What are you? A sphinkter??

The story goes that during the State of Origin II last week, Nate Myles had a bout of poopies in the middle of the field. After confirring with his colleague in Sam Thiaday, he then proceeded to 'scooping' the pooh out of Nate Myles pants, wiping/cleaning his hand on the grass and carried on playing as if nothing had happened. The things people do to win a silly old game.
He was Man of the Match.

D: I'm feeling very flaccid today.
G: Placid.
D: No, I 'mean flaccid.

Some P quotes:
(with two beers in front of him): Are you drinking in stereo?

Sometimes, when you see a girl from behind, and then you pass by her in your car, you should not look back. There is a high probability that it will not be as good as what you are imagining, like 99.9% chance.

My friend escaped from marriage to Australia.

My friend walks up to girls and says 'I want to f*** you?'

D: In my experience, the frequency of South African girls I have met that are hot is the highest of any country.
G: Why do you have to bring statistics into everything? Just have some fun every once in a while. You know, just say 'South Africans are so hot.. I can't wait to go over there and you know ... '.
D: Ahh but that's not it. I said in my experience, the sample size I have, they are the hottest.
G: So it's like the opposite of what we do with beer? We export the shit ones, keep the good ones here?
D: Hmmm, maybe it's the opposite of the opposite... don't know what the word is?
E: The same?
D: More sleep.
G: More red bull.

me so whiiiiiiiite, you sooooo yelllllllow!!

D: Look at what Ash is eating.
A: Yeah looks like curry.
P: Ash, you must have a lot of experience. In India they have the Kama sutra right?
D + A: hysterical laughter
P: Too much sex makes you short-sighted right? That's why it is in large print, right Ash?

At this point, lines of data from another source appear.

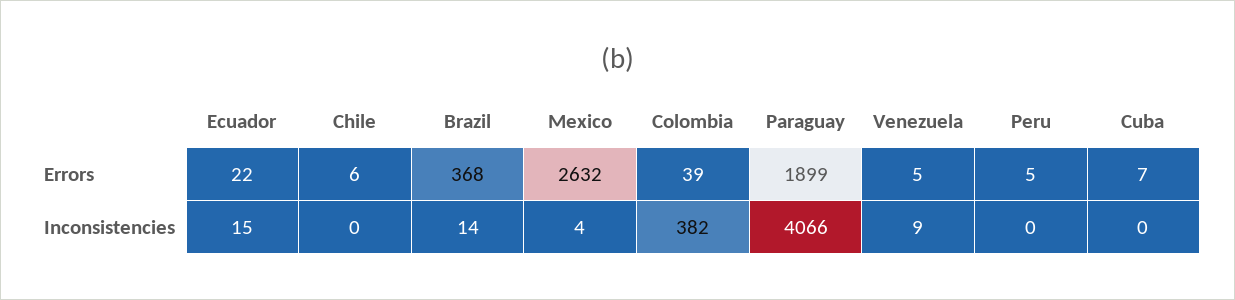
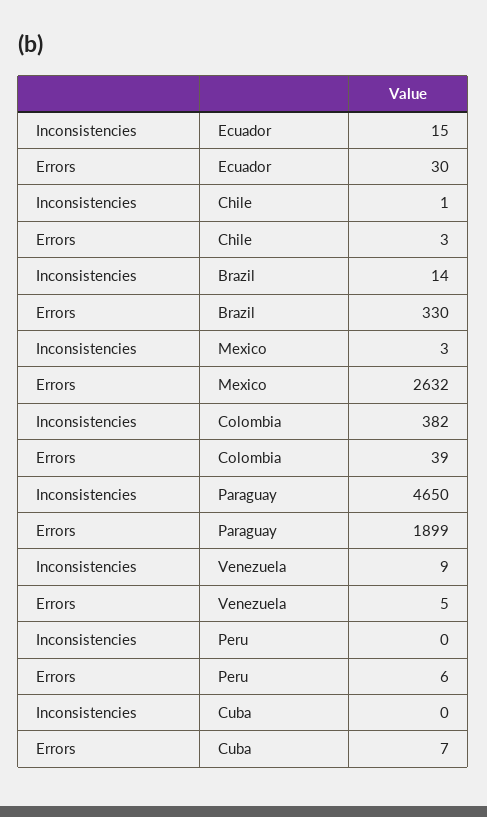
Ecuador, Errors: 22 -> 30
Chile, Errors: 6 -> 3
Brazil, Errors: 368 -> 330
Peru, Errors: 5 -> 6
Chile, Inconsistencies: 0 -> 1
Mexico, Inconsistencies: 4 -> 3
Paraguay, Inconsistencies: 4066 -> 4650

A: Do you ever sing that song My Girl to her?
D: No.
A: You know, it's got that lyric 'I've got the month of May'.
D: How bout I get this bottle of wine and smash it on you?

D: When I was in Thailand, these dudes turned into guys.

G: we stumbled across a hip hop night
i thought i'd finally achieve my blackie
alas wasn't to be
D:
ahhhh dammit... did u chat to any??
G:
No. Blame it on the boogie

Random chick is explaining something animatedly to her friends, G, S, and L are there during EOM drinks
S - OMG what the hell's she doing? She's so scary, she looks like she could eat you up
L - That's the way its sweetest... she'll be eating you up, in control on top - then just before the climax, you flip her over and teach the bitch a lesson

f:
u guys fly everywhere in sydney
a:
i just drive mate
often take train too
havent' got wings yet
f:
my wish is to fly high in sydney's sky
a:
if we put enough money for your farewell
we will get wings for you
f:
sensational!
a:
i think $5 raised so far
....
will keep you posted
at the moment, butterfly wings
f:
haha.....it is in accordance with the current economic climate.

A: I'd get a second opinion too if I was just asking myself.